Below is an op-ed written by Red Banyan Group Founder Evan Nierman on NBC’s controversial interview with Bode Miller this weekend.

Once, Twice, Three Times Not a Lady

Much talk has swirled around the recent NBC interview with Olympian Bode Miller that left him in tears and unable to continue.  Here’s an assessment from the perspective of a public relations practitioner often called upon to guide clients through interviews.

Photo: IBTimes

Photo: IBTimes

There is nothing inherently wrong with asking probing questions during an interview.  It’s the hallmark of good reporting.  However, in her slope-side conversation with American skier Bode Miller NBC’s Christin Jacobs crossed the line.  She was insensitive, pushing the interview out of the realm of intense and into the arena of distasteful.

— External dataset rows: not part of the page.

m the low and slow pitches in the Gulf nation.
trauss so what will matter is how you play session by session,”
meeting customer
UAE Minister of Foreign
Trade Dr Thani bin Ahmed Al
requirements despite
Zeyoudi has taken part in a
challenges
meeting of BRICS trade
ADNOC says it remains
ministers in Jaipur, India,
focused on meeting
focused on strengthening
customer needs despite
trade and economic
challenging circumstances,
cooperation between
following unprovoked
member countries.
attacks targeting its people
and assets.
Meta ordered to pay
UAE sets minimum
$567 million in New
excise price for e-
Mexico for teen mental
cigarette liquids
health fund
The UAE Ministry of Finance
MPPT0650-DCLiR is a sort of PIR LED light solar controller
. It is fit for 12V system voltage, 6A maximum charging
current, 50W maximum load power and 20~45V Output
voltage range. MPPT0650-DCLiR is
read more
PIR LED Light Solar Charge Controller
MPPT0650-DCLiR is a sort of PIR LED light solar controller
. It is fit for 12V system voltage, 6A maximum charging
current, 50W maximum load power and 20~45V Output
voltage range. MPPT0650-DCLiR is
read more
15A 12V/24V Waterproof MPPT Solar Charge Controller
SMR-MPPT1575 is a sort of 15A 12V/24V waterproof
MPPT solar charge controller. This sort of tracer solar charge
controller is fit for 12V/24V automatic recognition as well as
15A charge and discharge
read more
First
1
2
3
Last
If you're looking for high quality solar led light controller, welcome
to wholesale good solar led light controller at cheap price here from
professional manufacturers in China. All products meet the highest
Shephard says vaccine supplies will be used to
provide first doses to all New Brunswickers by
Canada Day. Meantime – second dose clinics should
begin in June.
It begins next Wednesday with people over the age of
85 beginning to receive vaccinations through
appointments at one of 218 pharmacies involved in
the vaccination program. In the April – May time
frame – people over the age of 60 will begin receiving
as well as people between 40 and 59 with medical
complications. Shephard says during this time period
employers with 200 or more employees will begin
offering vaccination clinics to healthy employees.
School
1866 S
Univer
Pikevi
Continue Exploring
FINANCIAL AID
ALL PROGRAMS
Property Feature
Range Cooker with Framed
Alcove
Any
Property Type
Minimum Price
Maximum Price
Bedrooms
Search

During his answer to a question asking what his bronze medal performance meant to him, Miller is the one who brought his recently deceased brother into the conversation.  The reporter followed up on the thread, but in so doing seized on the topic and didn’t know when to let it go.

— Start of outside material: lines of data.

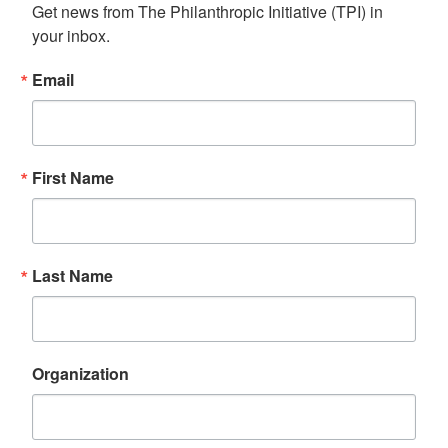
Get news from The Philanthropic Initiative (TPI) in 
your inbox.
Email
First Name
Last Name
Organization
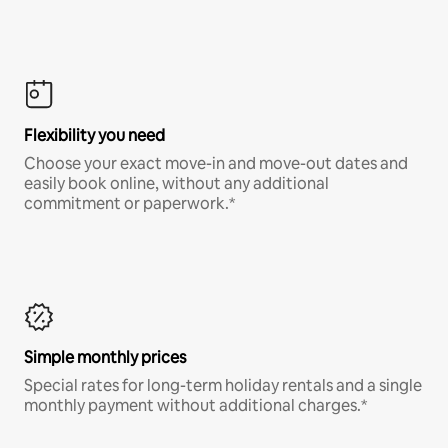
Flexibility you need
Choose your exact move-in and move-out dates and
easily book online, without any additional
commitment or paperwork.*
Simple monthly prices
Special rates for long-term holiday rentals and a single
monthly payment without additional charges.*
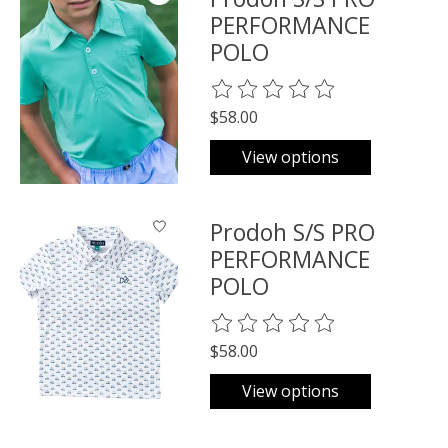
PERFORMANCE
POLO
The rating of this product is
0
o
$58.00
View options
Prodoh S/S PRO
PERFORMANCE
POLO
The rating of this product is
0
o
$58.00
View options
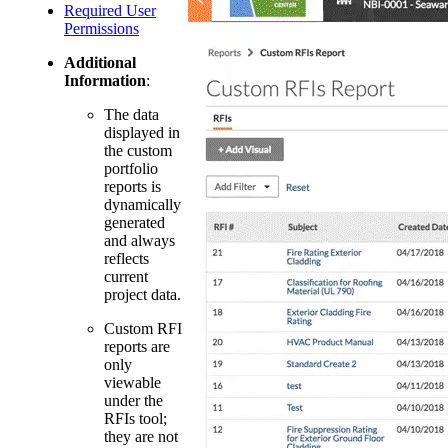
Required User
Permissions
Additional
Information
:
The data
displayed in
the custom
portfolio
reports is
dynamically
generated
and always
reflects
current
project data.
Custom RFI
reports are
only
viewable
under the
RFIs tool;
they are not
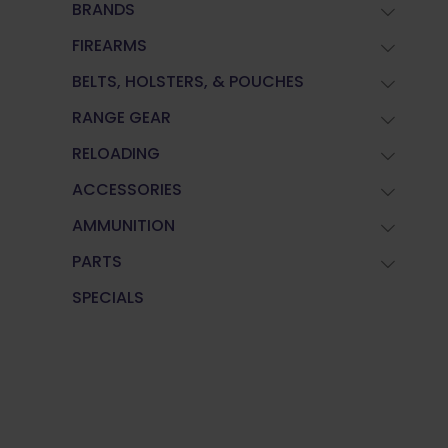
BRANDS
FIREARMS
BELTS, HOLSTERS, & POUCHES
RANGE GEAR
RELOADING
ACCESSORIES
AMMUNITION
PARTS
SPECIALS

A follow-up question that left him pausing to collect himself should have been the end of it.  Tears rolling down his cheeks should have been the signal that the interview was veering into the danger zone.

Yet, once, twice, three times the deeply personal questions oriented to his deceased sibling rained down on Miller, ultimately prompting him to hang his head, unable to continue, before crumpling to his knees.

Finally displaying some emotion, the reporter whispered an apology and placed her hand on his shoulder.  But it was too little too late–the damage was already done.

And the cameras stayed focused on Miller the entire time, even when he and the interview fell apart.  This scene was disquieting.  It was awkward.  And it should not have happened.

In their attempts to “report the story,” and with help from the white hot lights of the camera, many journalists forget that the subjects of their interview aren’t actually “subjects”–they are people.  People with emotions.  People whose lives can be significantly impacted by what is broadcast on T.V., especially when beamed into the homes of tens of millions of people.

For his part, Miller showed he was a class act.  In the hours that followed, after social media erupted in an uproar over the reporter’s behavior, he actually took to Twitter to defend his questioner. Asked later in an interview, he reiterated that he did not believe that she had ill intent.

Hopefully this interview will serve as a warning to other journalists who sometimes seem to forget that their actions have consequences.  It is also a reminder to all of us that behind every news story are actual lives and real people with feelings.  They deserve to be treated with respect and left with some measure of dignity intact once the fifteen seconds are over and the daily dose of news has been gathered.